Begleitprogramm zur Ausstellung

Die Ausstellung wird von einem museumspädagogischen Angebot begleitet: Neben Führungen für Erwachsene, Familien, Jugendliche, Kinder und Schulklassen stehen kreative Fotokurse für Jung und Alt auf dem Programm. Die beliebte Reihe „Dialoge im Museum“ wird unter dem Titel „Rück-Sichten: Inspiration – Natur – Medium“ weitergeführt. Auf die Kleinen warten die neugierige Handpuppe Amadeus und seine Freundin, die Theaterpädagogin Luisa Roensch. Sie zeigen Kita-Kindern ihre liebsten Fotos, Videos und Skulpturen in der Ausstellung. Unter dem Titel „So gesehen, Baby!“ haben Eltern mit ihren Babys unter einem Jahr die Ausstellung bei Kurzführungen ganz für sich allein.

 

Zur Ausstellung erscheint ein reich bebilderter Katalog im Hirmer Verlag
SO GESEHEN – Barbara Klemm · Christoph Brech, Hg. Holger Kempkens, Christiane Ruhmann, Beiträge u.a. von Hans von Trotha, 240 Seiten, 160 Abbildungen, 23×29 cm, Klappenbroschur, hochwertiges Kunstdruckpapier, ISBN: 978-3-7774-3942-6

Zwei außergewöhnliche Künstler:innen verwandeln das Diözesanmuseum Paderborn in einen experimentellen Erfahrungsraum

PADERBORN. Das Vermögen, im scheinbar Alltäglichen das Besondere zu erblicken, verbunden mit einer sensiblen, teilnehmenden Sicht auf ihre Motive, ist ein herausragendes Charakteristikum der Fotografin Barbara Klemm und des Foto- und Videokünstlers Christoph Brech. Für die Ausstellung im Diözesanmuseum haben sie zahlreiche ihrer bislang wenig bekannten oder noch gänzlich unbekannten Werke ausgewählt – einige auch neu geschaffen. Ihre Arbeiten treten im Diözesanmuseum Paderborn in einen Dialog miteinander – und mit den Exponaten des Museums. Dieses Zusammenspiel zwischen Fotografie, Videokunst und historischen Kunstwerken zeigt das Diözesanmuseum Paderborn vom 21. Mai bis zum 9. Oktober 2022 in der Sonderausstellung „SO GESEHEN – Barbara Klemm · Christoph Brech“.

## Ziel
Führe den Text über die Paderborner Sonderausstellung „SO GESEHEN“ im Anschluss an seinen letzten Satz fort. Die Auflistung wird zur Bearbeitung nicht benötigt.

## Gegebene Angaben

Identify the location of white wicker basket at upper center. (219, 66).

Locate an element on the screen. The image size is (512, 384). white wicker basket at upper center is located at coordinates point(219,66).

## Lösung
 

Barbara Klemm, eine der bedeutendsten zeitgenössischen Fotografinnen Deutschlands, ist bekannt durch Schwarz-Weiß-Fotografien, die im Bildgedächtnis vieler verankert sind. Sie arbeitet grundsätzlich analog und in kleinformatigen Schwarz-Weiß-Aufnahmen (30 x 40 cm). Nun trifft sie auf Christoph Brech, dessen digitale Bild- und Video-Kunst großformatig und von ausgewogener Farbigkeit ist sowie von subversiven Sounds begleitet wird. In Paderborn nutzen beide die offenen und nach oben aufstrebenden Galerien des musealen Großraumes zu einem furiosen Dialog ihrer Werke, gegliedert nach „Gesprächsthemen“ wie Inspiration, Fragment, Menschen im Museum oder auch Letzte Bilder und Hortus.

Neue Perspektiven

Barbara Klemm ist vielen als die Grand Dame der politischen und gesellschaftlichen Fotografie vertraut. Jahrzehntelang hat sie für die Frankfurter Allgemeine Zeitung (FAZ) das Weltgeschehen mit der Kamera eingefangen. Auch ihre sensiblen Aufnahmen von Menschen in aller Welt sind durch zahlreiche Ausstellungen bekannt. In Paderborn aber richtet sie ihren unverwechselbaren Blick auf Skulpturen und Skulpturenfragmente, auf Menschen im Museum, Friedhöfe oder Landschaften und antwortet damit auf Christoph Brechs detailreiche, oft hintergründige Bildkompositionen – meist in überraschendem Gleichklang, mitunter jedoch auch in faszinierendem Kontrast. Christoph Brech begibt sich für diesen Dialog auch mal ins kleine Format oder auf das Gebiet der Grafik. Im Blick der beiden Künstler erweitert sich auch die Wahrnehmung der ausgewählten Exponate des Diözesanmuseums um neue Perspektiven und Bedeutungen.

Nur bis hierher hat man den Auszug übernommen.